Ces dernières années, chez nous, furent le comble de l’ineptie et de l’horreur. Des
cadavres livrés en pâture aux pourceaux et aux chiens, jetés sur des tas d’immondices; des
massacres, à répétition, perpétrés à quelques mètres de garnisons policières, pis encore, avec leur
complicité tacite, dit-on; des enfants qui ne peuvent plus aller à l’école ou, lorsqu’ils s’y
hasardent, risquent de ne pas en revenir sains et saufs, à la merci de kidnappeurs, voire de
violeurs et d’assassins sans vergogne; même à domicile, on n’est pas à l’abri, parlez-en à Jovenel
Moïse, à Pierre-Louis Opont ou à sa conjointe, Marie Lucie Bonhomme. On en a tout vu, on en a
tous bavé assez, mais malgré tout, on se surprend à espérer encore un peu de dignité, un zeste de
fierté, un dernier geste de respect à la mémoire d’une icône de la presse qui nous a accompagnés
dans nos années d’errements nationaux, pour nous informer de nos dérives. Et, même cela,
jusqu’à cela, nous en fûmes incapables, l’espace de cet adieu, d’un dernier au revoir. Certains se
sont chargés de venir le troubler, juste par leur présence, sachant fort bien à l’avance quel en sera
l’effet.
Ce samedi 12 août marquait les obsèques de Mme Liliane Pierre-Paul, fauchée sans
avertissement, comme en un éclair jaillissant dans un ciel sans nuage. Elle n’a pas connu la
souffrance de la maladie qui nous dénature jusqu’à point nous reconnaître nous-même, jusqu’à ce
que nos proches prient pour que le Ciel nous emporte dans son linceul immatériel, pour que
s’achèvent nos tourments. Elle est partie, d’un coup sec, sans avoir connu l’injure du temps qui
ramollit l’esprit et ramène, en enfance, celles et ceux qui furent jadis des références de bon
jugement et de bonne éthique. Alors, plus que de bonnes et de modestes funérailles familiales, il a
bien fallu lui offrir des obsèques, à la grandeur de ce qu’elle représentait pour son large auditoire.

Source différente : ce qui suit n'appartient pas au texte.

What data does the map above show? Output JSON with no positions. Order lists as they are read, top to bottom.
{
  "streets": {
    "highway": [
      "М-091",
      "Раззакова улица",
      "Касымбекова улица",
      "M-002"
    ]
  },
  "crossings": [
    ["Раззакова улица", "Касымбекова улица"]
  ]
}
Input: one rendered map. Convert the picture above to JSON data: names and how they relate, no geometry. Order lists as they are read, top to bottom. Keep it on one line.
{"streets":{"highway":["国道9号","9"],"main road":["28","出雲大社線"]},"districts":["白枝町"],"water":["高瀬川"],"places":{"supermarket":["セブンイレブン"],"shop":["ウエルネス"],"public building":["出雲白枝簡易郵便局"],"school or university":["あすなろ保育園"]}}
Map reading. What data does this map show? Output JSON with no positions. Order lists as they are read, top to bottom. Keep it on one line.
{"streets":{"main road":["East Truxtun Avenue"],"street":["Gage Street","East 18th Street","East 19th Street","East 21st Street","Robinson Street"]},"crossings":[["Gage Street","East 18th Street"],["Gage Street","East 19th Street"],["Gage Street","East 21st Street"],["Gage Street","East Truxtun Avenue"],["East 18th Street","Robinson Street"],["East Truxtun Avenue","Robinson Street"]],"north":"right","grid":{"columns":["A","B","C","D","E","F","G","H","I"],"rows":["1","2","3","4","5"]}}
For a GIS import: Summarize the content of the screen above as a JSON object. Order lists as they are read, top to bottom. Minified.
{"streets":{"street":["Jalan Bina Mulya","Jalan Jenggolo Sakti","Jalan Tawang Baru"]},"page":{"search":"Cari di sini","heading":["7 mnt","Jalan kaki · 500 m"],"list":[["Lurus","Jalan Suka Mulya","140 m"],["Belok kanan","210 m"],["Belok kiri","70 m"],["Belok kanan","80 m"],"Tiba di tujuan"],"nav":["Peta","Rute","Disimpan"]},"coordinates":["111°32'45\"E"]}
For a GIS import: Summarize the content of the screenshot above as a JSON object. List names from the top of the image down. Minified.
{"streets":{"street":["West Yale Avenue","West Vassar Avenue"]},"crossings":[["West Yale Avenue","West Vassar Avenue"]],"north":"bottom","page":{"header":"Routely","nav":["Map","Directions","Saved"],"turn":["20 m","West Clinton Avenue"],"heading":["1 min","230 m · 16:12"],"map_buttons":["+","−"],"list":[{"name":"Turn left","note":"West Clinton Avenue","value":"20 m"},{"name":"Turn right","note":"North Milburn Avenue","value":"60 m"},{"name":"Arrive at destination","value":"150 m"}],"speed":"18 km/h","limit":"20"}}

Juste d’y avoir pensé était déjà méritoire. Encore fallait-il pouvoir en assurer la gestion et prendre
les dispositions pour composer correctement avec des dérapages toujours à redouter, avec des
nuisances publiques toujours en quête d’un trouble à susciter, indifférentes aux lieux au caractère
sacré et à la solennité des moments. Pour ceux-ci, peu leur importe l’outrage public à la
réputation du pays, à l’étranger comme sur les scènes locales. On a entendu parler de leurs
frasques à Kingston, pendant que leurs portefaix mettaient le feu au Consulat de ce pays frère qui
s’efforçait, tant bien que mal, de raccommoder les lambeaux de ce pays que nous nous disputons.
Ils étaient là encore ce samedi, à essayer d’imposer leur présence impie dans ce dernier lieu de
recueillement et d’hommages à Liliane. Ils le savaient qu’ils n’étaient pas bienvenus, et auraient
pu, s’ils le voulaient vraiment, juste transmettre à la famille éplorée, leurs condoléances, sincères
ou non. Mais il leur fallait démontrer qu’ils étaient les plus forts et qu’aucun Autel, aucun
Mapou, aucune Église, aucun Péristyle, ne serait épargné de leur insolente présence, si telle était
leur volonté.
Cela me fait penser à d’autres horreurs qui jonchent notre tumultueuse Histoire. Mais
nous n’en ferons pas trop étalage pour éviter de réveiller les morts dans leur sommeil éternel.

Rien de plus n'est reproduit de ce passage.